(Front-end code edit data)
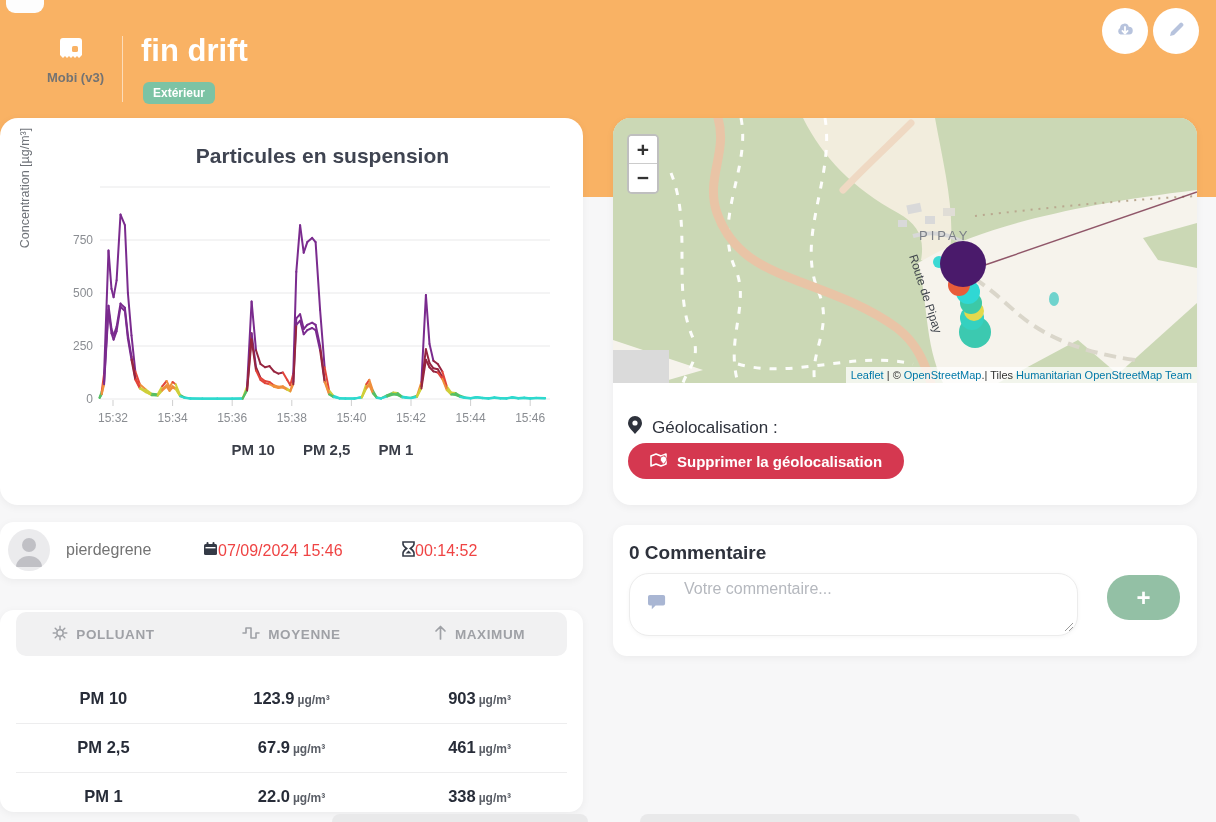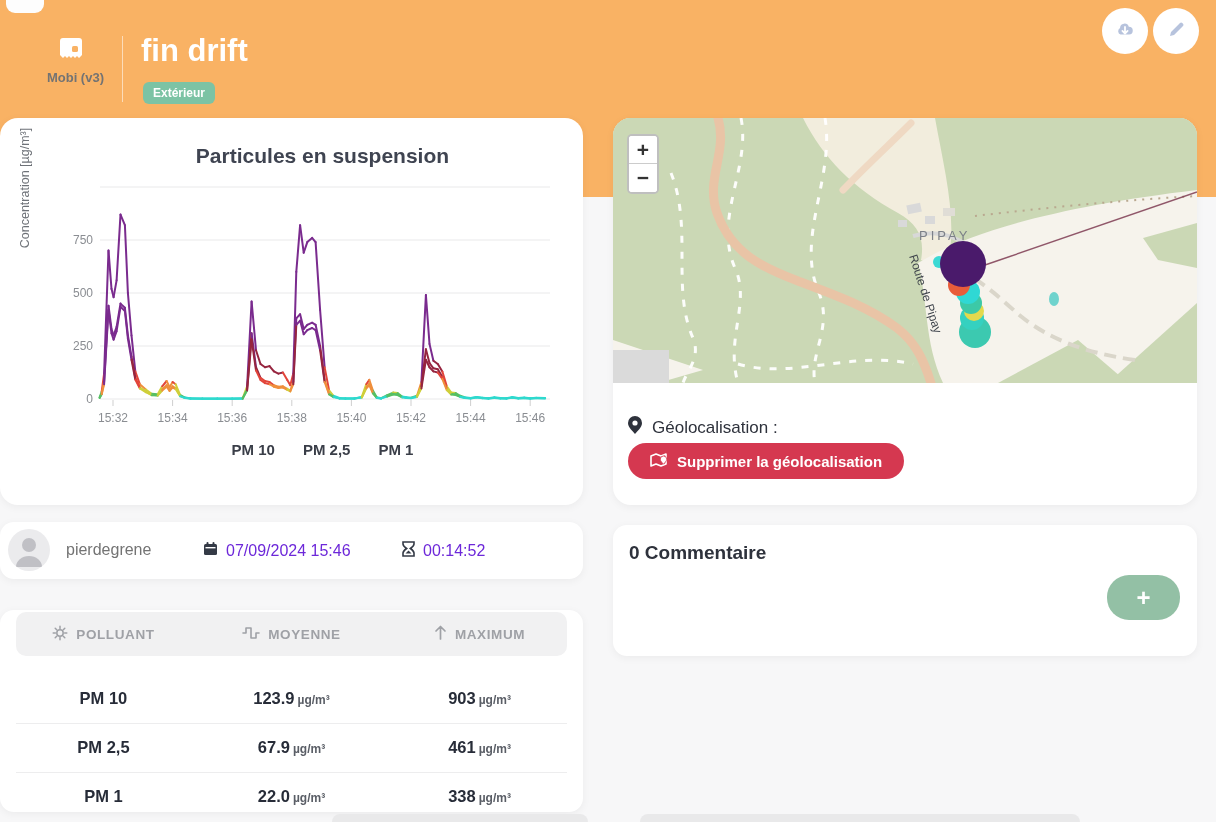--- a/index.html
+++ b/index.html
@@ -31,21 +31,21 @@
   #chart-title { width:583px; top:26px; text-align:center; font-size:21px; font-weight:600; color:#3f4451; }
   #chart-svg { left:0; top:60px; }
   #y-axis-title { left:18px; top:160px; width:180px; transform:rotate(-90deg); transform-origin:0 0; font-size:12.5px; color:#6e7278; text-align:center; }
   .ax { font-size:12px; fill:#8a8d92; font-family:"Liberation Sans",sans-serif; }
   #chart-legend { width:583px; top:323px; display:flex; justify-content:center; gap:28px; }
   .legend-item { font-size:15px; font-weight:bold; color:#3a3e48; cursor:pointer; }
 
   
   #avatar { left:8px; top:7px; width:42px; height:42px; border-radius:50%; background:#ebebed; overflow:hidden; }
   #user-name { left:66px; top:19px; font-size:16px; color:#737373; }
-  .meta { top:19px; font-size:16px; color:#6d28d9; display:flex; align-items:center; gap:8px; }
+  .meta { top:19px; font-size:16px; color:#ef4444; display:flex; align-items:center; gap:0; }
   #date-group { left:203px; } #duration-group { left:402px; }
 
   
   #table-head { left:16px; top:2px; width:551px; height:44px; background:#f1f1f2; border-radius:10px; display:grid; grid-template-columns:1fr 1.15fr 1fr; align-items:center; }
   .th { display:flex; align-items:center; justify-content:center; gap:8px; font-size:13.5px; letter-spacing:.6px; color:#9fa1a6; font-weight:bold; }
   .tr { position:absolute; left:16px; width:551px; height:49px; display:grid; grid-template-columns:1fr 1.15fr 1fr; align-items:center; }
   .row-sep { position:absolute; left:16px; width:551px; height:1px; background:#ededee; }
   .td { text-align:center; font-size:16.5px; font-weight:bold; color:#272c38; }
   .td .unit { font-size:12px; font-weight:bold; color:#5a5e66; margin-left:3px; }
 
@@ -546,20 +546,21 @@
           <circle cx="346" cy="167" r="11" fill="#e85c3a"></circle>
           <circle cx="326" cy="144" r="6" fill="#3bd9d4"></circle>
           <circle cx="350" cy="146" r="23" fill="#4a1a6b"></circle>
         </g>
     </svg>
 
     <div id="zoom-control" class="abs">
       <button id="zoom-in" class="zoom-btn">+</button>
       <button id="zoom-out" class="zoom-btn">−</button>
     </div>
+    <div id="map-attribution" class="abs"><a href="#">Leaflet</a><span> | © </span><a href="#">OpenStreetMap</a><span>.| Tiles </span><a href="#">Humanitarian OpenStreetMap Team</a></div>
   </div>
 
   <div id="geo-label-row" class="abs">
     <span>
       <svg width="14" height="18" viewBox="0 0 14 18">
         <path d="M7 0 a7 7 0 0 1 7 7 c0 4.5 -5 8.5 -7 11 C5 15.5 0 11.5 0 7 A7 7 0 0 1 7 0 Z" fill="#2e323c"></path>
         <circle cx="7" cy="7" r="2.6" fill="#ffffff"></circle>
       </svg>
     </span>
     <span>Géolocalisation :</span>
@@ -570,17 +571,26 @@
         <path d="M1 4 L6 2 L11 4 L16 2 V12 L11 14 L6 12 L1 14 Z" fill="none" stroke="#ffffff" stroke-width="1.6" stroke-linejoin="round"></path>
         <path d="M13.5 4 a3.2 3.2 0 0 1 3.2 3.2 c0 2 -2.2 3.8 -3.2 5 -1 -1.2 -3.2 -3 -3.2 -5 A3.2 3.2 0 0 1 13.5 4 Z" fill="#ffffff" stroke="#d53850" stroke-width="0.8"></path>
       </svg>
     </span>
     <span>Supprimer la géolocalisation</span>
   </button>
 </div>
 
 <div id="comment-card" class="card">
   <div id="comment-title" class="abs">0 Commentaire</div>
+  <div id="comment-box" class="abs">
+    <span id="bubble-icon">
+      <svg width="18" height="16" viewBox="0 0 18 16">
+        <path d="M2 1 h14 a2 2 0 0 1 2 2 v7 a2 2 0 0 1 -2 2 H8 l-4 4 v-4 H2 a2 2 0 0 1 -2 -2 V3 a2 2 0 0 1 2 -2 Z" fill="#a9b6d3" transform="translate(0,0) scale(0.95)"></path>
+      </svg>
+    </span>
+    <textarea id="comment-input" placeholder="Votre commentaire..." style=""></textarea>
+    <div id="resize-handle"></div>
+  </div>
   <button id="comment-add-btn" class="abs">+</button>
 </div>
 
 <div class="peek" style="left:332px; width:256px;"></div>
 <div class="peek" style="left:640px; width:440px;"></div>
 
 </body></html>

• What you should do: The required result is the entries above, printed exactly from the first line through the line with "left:18px; top:160px; width:180px;", pictures excluded.

• Final answer:
--- a/index.html
+++ b/index.html
@@ -31,21 +31,21 @@
   #chart-title { width:583px; top:26px; text-align:center; font-size:21px; font-weight:600; color:#3f4451; }
   #chart-svg { left:0; top:60px; }
   #y-axis-title { left:18px; top:160px; width:180px; transform:rotate(-90deg); transform-origin:0 0; font-size:12.5px; color:#6e7278; text-align:center; }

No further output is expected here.